YOUR GOAL
Each record should be reproduced exactly.

LISTED ENTRIES
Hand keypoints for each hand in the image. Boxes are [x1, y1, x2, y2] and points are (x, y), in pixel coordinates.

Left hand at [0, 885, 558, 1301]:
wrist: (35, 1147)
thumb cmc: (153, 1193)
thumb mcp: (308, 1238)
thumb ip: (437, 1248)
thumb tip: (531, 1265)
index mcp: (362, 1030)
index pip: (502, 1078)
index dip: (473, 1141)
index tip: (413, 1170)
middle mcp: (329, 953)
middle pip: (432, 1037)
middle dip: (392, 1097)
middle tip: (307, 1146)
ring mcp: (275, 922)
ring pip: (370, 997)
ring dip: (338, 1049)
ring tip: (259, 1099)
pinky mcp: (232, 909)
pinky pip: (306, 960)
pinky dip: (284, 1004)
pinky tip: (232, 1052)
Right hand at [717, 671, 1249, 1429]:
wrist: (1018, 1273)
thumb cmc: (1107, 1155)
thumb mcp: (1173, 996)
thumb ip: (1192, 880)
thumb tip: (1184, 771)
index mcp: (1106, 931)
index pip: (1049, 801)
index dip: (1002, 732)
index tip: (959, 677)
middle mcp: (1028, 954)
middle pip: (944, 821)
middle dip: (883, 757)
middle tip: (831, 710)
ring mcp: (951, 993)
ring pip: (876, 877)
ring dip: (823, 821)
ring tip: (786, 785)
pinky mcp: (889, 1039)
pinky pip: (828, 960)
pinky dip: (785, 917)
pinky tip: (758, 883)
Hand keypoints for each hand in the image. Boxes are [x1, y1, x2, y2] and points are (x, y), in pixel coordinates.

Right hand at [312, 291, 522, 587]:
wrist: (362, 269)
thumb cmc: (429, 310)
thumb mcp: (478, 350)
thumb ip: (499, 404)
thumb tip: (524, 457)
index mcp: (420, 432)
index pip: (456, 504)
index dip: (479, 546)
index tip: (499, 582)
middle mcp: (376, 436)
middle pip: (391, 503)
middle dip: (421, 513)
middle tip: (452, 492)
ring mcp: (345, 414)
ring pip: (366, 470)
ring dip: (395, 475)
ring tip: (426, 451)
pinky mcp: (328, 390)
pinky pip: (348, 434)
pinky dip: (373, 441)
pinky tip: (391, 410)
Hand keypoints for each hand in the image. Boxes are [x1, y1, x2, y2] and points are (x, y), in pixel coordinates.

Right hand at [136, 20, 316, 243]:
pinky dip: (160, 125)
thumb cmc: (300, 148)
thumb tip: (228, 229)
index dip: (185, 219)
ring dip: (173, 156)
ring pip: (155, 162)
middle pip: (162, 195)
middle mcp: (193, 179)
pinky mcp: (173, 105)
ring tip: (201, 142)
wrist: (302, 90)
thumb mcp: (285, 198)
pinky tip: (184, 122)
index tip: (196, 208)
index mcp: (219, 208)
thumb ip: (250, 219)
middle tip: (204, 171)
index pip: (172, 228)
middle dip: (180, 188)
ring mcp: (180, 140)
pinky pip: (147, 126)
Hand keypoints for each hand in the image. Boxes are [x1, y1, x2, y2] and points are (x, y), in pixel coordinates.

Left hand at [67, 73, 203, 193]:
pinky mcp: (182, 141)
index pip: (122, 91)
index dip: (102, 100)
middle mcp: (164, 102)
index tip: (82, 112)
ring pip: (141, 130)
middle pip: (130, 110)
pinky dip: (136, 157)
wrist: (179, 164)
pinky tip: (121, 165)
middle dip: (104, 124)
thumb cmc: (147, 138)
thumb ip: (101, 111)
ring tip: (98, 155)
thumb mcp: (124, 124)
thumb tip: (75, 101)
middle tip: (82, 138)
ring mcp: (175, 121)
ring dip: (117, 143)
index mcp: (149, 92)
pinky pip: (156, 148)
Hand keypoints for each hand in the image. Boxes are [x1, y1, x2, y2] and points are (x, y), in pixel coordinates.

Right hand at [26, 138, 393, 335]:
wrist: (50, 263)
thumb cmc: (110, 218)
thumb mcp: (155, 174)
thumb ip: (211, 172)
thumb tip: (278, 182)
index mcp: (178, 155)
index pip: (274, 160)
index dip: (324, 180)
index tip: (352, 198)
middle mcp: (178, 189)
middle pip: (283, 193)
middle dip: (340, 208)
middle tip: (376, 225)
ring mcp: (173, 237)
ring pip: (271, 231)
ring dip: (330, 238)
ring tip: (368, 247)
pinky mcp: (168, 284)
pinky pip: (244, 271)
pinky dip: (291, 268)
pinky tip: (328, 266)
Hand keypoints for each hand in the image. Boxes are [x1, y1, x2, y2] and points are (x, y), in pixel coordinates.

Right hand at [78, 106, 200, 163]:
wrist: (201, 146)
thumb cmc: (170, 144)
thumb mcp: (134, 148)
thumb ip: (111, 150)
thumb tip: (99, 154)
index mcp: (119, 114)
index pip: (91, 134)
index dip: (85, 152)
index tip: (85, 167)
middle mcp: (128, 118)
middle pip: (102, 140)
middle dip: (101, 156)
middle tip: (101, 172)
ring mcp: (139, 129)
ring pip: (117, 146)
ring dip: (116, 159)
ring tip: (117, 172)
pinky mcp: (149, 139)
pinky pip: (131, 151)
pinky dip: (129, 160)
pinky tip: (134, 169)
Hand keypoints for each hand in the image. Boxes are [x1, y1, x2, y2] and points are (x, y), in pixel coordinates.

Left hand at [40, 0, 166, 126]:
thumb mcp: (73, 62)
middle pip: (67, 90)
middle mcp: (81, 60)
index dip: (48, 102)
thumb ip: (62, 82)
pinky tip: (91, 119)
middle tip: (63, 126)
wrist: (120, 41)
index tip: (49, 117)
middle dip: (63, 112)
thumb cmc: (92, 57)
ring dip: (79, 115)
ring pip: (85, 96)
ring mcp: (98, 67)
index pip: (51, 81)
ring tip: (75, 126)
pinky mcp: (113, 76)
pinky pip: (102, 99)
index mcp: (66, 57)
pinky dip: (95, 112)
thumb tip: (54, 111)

REPLY
Hand keypoints for each hand in the image. Boxes are [x1, y1, x2, y2] and points are (x, y), in pixel coordinates.

Left hand at [0, 885, 558, 1301]:
wrist: (35, 1147)
thumb cmc: (153, 1193)
thumb mcp: (308, 1238)
thumb ip: (437, 1248)
thumb tip: (531, 1265)
index mcp: (362, 1030)
index pip: (502, 1078)
index dip: (473, 1141)
index tip: (413, 1170)
middle mcp: (329, 953)
middle pip: (432, 1037)
middle dip: (392, 1097)
middle tip: (307, 1146)
ring mcp: (275, 922)
ring pip: (370, 997)
ring dip: (338, 1049)
ring tip: (259, 1099)
pinky mcp: (232, 909)
pinky pip: (306, 960)
pinky dip: (284, 1004)
pinky tip: (232, 1052)
Right hand at [717, 671, 1249, 1429]:
wrist: (1018, 1273)
thumb cmc: (1107, 1155)
thumb mcp: (1173, 996)
thumb ip: (1192, 880)
thumb tip: (1184, 771)
index mcp: (1106, 931)
index pip: (1049, 801)
index dip: (1002, 732)
index tip: (959, 677)
middle mcp: (1028, 954)
middle pip: (944, 821)
middle dip: (883, 757)
middle tip: (831, 710)
ring mcp: (951, 993)
ring pip: (876, 877)
ring dip: (823, 821)
ring tip: (786, 785)
pinky mcp: (889, 1039)
pinky pip: (828, 960)
pinky dip: (785, 917)
pinky tip: (758, 883)
Hand keypoints for each hand in the image. Boxes are [x1, y1, x2, y2] and points are (x, y), in pixel coordinates.

Right hand at [312, 291, 522, 587]:
wrist: (362, 269)
thumb cmc: (429, 310)
thumb mcp: (478, 350)
thumb ip: (499, 404)
thumb tip: (524, 457)
index mcp: (420, 432)
index pip: (456, 504)
index dip: (479, 546)
index tip: (499, 582)
middle mcp: (376, 436)
middle pip: (391, 503)
middle dip: (421, 513)
middle tip: (452, 492)
ring mcp: (345, 414)
ring pip: (366, 470)
ring dip: (395, 475)
ring tip: (426, 451)
pinky mcp: (328, 390)
pinky pip: (348, 434)
pinky dip: (373, 441)
pinky tip: (391, 410)
Hand keypoints for each hand in the image. Boxes are [x1, y1, x2, y2] and points are (x, y), in pixel coordinates.

Right hand at [136, 20, 316, 243]:
pinky dip: (160, 125)
thumb cmc: (300, 148)
thumb tip: (228, 229)
index dip: (185, 219)
ring dip: (173, 156)
ring pip: (155, 162)
middle pip: (162, 195)
middle mcp: (193, 179)
pinky mcp: (173, 105)
ring tip: (201, 142)
wrist: (302, 90)
thumb mcp: (285, 198)
pinky tip: (184, 122)
index tip: (196, 208)
index mcp: (219, 208)
thumb ip: (250, 219)
middle tip: (204, 171)
index pip: (172, 228)
middle dip: (180, 188)
ring mcp: (180, 140)
pinky pip: (147, 126)
Hand keypoints for each hand in the image. Boxes are [x1, y1, x2, y2] and points are (x, y), in pixel coordinates.

Left hand at [67, 73, 203, 193]:
pinky mcp: (182, 141)
index pip: (122, 91)
index dip: (102, 100)
middle mcp: (164, 102)
index tip: (82, 112)
ring pip: (141, 130)
middle pip: (130, 110)
pinky dip: (136, 157)
wrist: (179, 164)
pinky tip: (121, 165)
middle dip: (104, 124)
thumb cmc: (147, 138)
thumb ip: (101, 111)
ring tip: (98, 155)
thumb mcp: (124, 124)
thumb tip: (75, 101)
middle tip: (82, 138)
ring mcp: (175, 121)
ring dip: (117, 143)
index mcp: (149, 92)
pinky pip: (156, 148)
Hand keypoints for each hand in the image. Boxes are [x1, y1, x2, y2] and points are (x, y), in pixel coordinates.

Right hand at [26, 138, 393, 335]:
wrist: (50, 263)
thumb cmc: (110, 218)
thumb mcp: (155, 174)
thumb ip: (211, 172)
thumb tip: (278, 182)
index mcp: (178, 155)
index pip: (274, 160)
index dip: (324, 180)
index tip: (352, 198)
middle mcp: (178, 189)
middle pip: (283, 193)
middle dip: (340, 208)
middle tip: (376, 225)
ring mcp: (173, 237)
ring pip: (271, 231)
ring dip: (330, 238)
ring tip: (368, 247)
pinky mcp: (168, 284)
pinky pip: (244, 271)
pinky dip: (291, 268)
pinky tip: (328, 266)
Hand keypoints for each hand in the image. Boxes are [x1, y1, x2, y2] and points are (x, y), in pixel coordinates.

Right hand at [78, 106, 200, 163]:
wrist: (201, 146)
thumb cmc: (170, 144)
thumb mcp: (134, 148)
thumb ip: (111, 150)
thumb tip: (99, 154)
index mcp: (119, 114)
index pip: (91, 134)
index dip: (85, 152)
index tip: (85, 167)
middle mcp: (128, 118)
middle pip: (102, 140)
middle dip: (101, 156)
middle tip: (101, 172)
ring mcp: (139, 129)
ring pip: (117, 146)
ring dip: (116, 159)
ring tip: (117, 172)
pinky mcp: (149, 139)
pinky pip: (131, 151)
pinky dip: (129, 160)
pinky tip: (134, 169)
Hand keypoints for each hand in the image. Boxes are [x1, y1, x2, y2] and points are (x, y), in pixel coordinates.

Left hand at [40, 0, 166, 126]:
thumb mcp: (73, 62)
middle pip: (67, 90)
middle mcp: (81, 60)
index dip: (48, 102)
thumb ip: (62, 82)
pinky tip: (91, 119)
middle tip: (63, 126)
wrist: (120, 41)
index tip: (49, 117)
middle dip: (63, 112)
thumb cmc: (92, 57)
ring dip: (79, 115)
ring pip: (85, 96)
ring mcp: (98, 67)
index pip: (51, 81)
ring tip: (75, 126)
pinky mcp: (113, 76)
pinky pip: (102, 99)
index mcp: (66, 57)
pinky dip: (95, 112)
thumb tip: (54, 111)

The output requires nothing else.